(Dataset excerpt)
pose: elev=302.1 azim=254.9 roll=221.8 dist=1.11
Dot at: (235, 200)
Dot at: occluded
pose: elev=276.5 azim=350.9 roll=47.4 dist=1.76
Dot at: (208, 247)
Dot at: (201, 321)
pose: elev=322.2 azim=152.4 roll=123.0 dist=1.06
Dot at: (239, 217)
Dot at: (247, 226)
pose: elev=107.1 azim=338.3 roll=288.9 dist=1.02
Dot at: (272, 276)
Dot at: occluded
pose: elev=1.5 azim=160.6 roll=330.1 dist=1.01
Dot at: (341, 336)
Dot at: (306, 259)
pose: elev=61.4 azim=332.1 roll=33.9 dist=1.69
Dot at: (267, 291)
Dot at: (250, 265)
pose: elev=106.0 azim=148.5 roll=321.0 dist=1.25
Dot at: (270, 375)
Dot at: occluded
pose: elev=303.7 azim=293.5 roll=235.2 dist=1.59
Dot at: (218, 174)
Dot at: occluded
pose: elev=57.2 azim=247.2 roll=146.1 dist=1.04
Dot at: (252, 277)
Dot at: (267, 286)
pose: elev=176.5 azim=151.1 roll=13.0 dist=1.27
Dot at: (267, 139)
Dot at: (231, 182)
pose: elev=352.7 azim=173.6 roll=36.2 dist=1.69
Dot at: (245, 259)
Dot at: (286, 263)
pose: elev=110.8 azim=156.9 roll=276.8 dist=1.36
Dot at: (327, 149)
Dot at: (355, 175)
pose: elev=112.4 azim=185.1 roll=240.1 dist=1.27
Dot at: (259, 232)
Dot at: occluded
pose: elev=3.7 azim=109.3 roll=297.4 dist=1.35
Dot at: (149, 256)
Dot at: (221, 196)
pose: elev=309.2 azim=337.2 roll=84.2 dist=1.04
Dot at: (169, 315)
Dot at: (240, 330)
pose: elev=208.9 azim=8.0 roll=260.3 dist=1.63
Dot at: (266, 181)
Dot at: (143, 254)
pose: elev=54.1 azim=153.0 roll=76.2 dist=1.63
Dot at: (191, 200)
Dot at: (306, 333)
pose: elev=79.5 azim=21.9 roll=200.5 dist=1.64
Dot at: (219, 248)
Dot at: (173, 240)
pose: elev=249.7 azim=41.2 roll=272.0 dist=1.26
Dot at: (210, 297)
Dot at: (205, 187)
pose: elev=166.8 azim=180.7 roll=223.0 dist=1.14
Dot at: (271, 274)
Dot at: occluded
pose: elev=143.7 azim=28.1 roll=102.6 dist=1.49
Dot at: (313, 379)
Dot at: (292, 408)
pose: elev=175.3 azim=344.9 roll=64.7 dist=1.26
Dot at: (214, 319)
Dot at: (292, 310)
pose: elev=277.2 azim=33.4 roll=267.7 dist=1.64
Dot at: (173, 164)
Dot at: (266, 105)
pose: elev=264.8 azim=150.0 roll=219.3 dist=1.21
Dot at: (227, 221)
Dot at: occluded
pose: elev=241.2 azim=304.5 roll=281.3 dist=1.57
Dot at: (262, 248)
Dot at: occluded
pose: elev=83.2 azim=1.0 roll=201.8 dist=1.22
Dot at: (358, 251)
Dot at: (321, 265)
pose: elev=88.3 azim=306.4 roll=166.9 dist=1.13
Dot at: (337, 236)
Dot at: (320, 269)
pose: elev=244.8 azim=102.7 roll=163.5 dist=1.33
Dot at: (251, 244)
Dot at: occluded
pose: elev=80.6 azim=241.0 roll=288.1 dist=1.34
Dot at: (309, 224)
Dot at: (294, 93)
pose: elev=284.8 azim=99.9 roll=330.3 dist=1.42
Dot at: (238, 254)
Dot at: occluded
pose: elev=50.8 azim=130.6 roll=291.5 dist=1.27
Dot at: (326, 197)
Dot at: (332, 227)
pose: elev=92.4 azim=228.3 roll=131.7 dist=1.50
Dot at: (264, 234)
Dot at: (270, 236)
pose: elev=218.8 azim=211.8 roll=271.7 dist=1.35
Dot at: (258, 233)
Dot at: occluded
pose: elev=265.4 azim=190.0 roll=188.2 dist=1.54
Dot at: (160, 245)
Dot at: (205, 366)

WORK TO DO
Recast the lines above as a Markdown table with the columns "Row" and "Line," giving each line its own row number and leaving out any blank lines.

RESULT OF THIS TASK
| Row | Line |
|---|---|
| 1 | pose: elev=302.1 azim=254.9 roll=221.8 dist=1.11 |
| 2 | Dot at: (235, 200) |
| 3 | Dot at: occluded |
| 4 | pose: elev=276.5 azim=350.9 roll=47.4 dist=1.76 |
| 5 | Dot at: (208, 247) |
| 6 | Dot at: (201, 321) |
| 7 | pose: elev=322.2 azim=152.4 roll=123.0 dist=1.06 |
| 8 | Dot at: (239, 217) |
| 9 | Dot at: (247, 226) |
| 10 | pose: elev=107.1 azim=338.3 roll=288.9 dist=1.02 |
| 11 | Dot at: (272, 276) |
| 12 | Dot at: occluded |
| 13 | pose: elev=1.5 azim=160.6 roll=330.1 dist=1.01 |
| 14 | Dot at: (341, 336) |
| 15 | Dot at: (306, 259) |
| 16 | pose: elev=61.4 azim=332.1 roll=33.9 dist=1.69 |
| 17 | Dot at: (267, 291) |
| 18 | Dot at: (250, 265) |
| 19 | pose: elev=106.0 azim=148.5 roll=321.0 dist=1.25 |
| 20 | Dot at: (270, 375) |
| 21 | Dot at: occluded |
| 22 | pose: elev=303.7 azim=293.5 roll=235.2 dist=1.59 |
| 23 | Dot at: (218, 174) |
| 24 | Dot at: occluded |
| 25 | pose: elev=57.2 azim=247.2 roll=146.1 dist=1.04 |
| 26 | Dot at: (252, 277) |
| 27 | Dot at: (267, 286) |
| 28 | pose: elev=176.5 azim=151.1 roll=13.0 dist=1.27 |
| 29 | Dot at: (267, 139) |
| 30 | Dot at: (231, 182) |
| 31 | pose: elev=352.7 azim=173.6 roll=36.2 dist=1.69 |
| 32 | Dot at: (245, 259) |
| 33 | Dot at: (286, 263) |
| 34 | pose: elev=110.8 azim=156.9 roll=276.8 dist=1.36 |
| 35 | Dot at: (327, 149) |
| 36 | Dot at: (355, 175) |
| 37 | pose: elev=112.4 azim=185.1 roll=240.1 dist=1.27 |
| 38 | Dot at: (259, 232) |
| 39 | Dot at: occluded |
| 40 | pose: elev=3.7 azim=109.3 roll=297.4 dist=1.35 |
| 41 | Dot at: (149, 256) |
| 42 | Dot at: (221, 196) |
| 43 | pose: elev=309.2 azim=337.2 roll=84.2 dist=1.04 |
| 44 | Dot at: (169, 315) |
| 45 | Dot at: (240, 330) |
| 46 | pose: elev=208.9 azim=8.0 roll=260.3 dist=1.63 |
| 47 | Dot at: (266, 181) |
| 48 | Dot at: (143, 254) |
| 49 | pose: elev=54.1 azim=153.0 roll=76.2 dist=1.63 |
| 50 | Dot at: (191, 200) |
| 51 | Dot at: (306, 333) |
| 52 | pose: elev=79.5 azim=21.9 roll=200.5 dist=1.64 |
| 53 | Dot at: (219, 248) |
| 54 | Dot at: (173, 240) |
| 55 | pose: elev=249.7 azim=41.2 roll=272.0 dist=1.26 |
| 56 | Dot at: (210, 297) |
| 57 | Dot at: (205, 187) |
| 58 | pose: elev=166.8 azim=180.7 roll=223.0 dist=1.14 |
| 59 | Dot at: (271, 274) |
| 60 | Dot at: occluded |
| 61 | pose: elev=143.7 azim=28.1 roll=102.6 dist=1.49 |
| 62 | Dot at: (313, 379) |
| 63 | Dot at: (292, 408) |
| 64 | pose: elev=175.3 azim=344.9 roll=64.7 dist=1.26 |
| 65 | Dot at: (214, 319) |
| 66 | Dot at: (292, 310) |
| 67 | pose: elev=277.2 azim=33.4 roll=267.7 dist=1.64 |
| 68 | Dot at: (173, 164) |
| 69 | Dot at: (266, 105) |
| 70 | pose: elev=264.8 azim=150.0 roll=219.3 dist=1.21 |
| 71 | Dot at: (227, 221) |
| 72 | Dot at: occluded |
| 73 | pose: elev=241.2 azim=304.5 roll=281.3 dist=1.57 |
| 74 | Dot at: (262, 248) |
| 75 | Dot at: occluded |
| 76 | pose: elev=83.2 azim=1.0 roll=201.8 dist=1.22 |
| 77 | Dot at: (358, 251) |
| 78 | Dot at: (321, 265) |
| 79 | pose: elev=88.3 azim=306.4 roll=166.9 dist=1.13 |
| 80 | Dot at: (337, 236) |
| 81 | Dot at: (320, 269) |
| 82 | pose: elev=244.8 azim=102.7 roll=163.5 dist=1.33 |
| 83 | Dot at: (251, 244) |
| 84 | Dot at: occluded |
| 85 | pose: elev=80.6 azim=241.0 roll=288.1 dist=1.34 |
| 86 | Dot at: (309, 224) |
| 87 | Dot at: (294, 93) |
| 88 | pose: elev=284.8 azim=99.9 roll=330.3 dist=1.42 |
| 89 | Dot at: (238, 254) |
| 90 | Dot at: occluded |
| 91 | pose: elev=50.8 azim=130.6 roll=291.5 dist=1.27 |
| 92 | Dot at: (326, 197) |
| 93 | Dot at: (332, 227) |
| 94 | pose: elev=92.4 azim=228.3 roll=131.7 dist=1.50 |
| 95 | Dot at: (264, 234) |
| 96 | Dot at: (270, 236) |
| 97 | pose: elev=218.8 azim=211.8 roll=271.7 dist=1.35 |
| 98 | Dot at: (258, 233) |
| 99 | Dot at: occluded |
| 100 | pose: elev=265.4 azim=190.0 roll=188.2 dist=1.54 |
| 101 | Dot at: (160, 245) |
| 102 | Dot at: (205, 366) |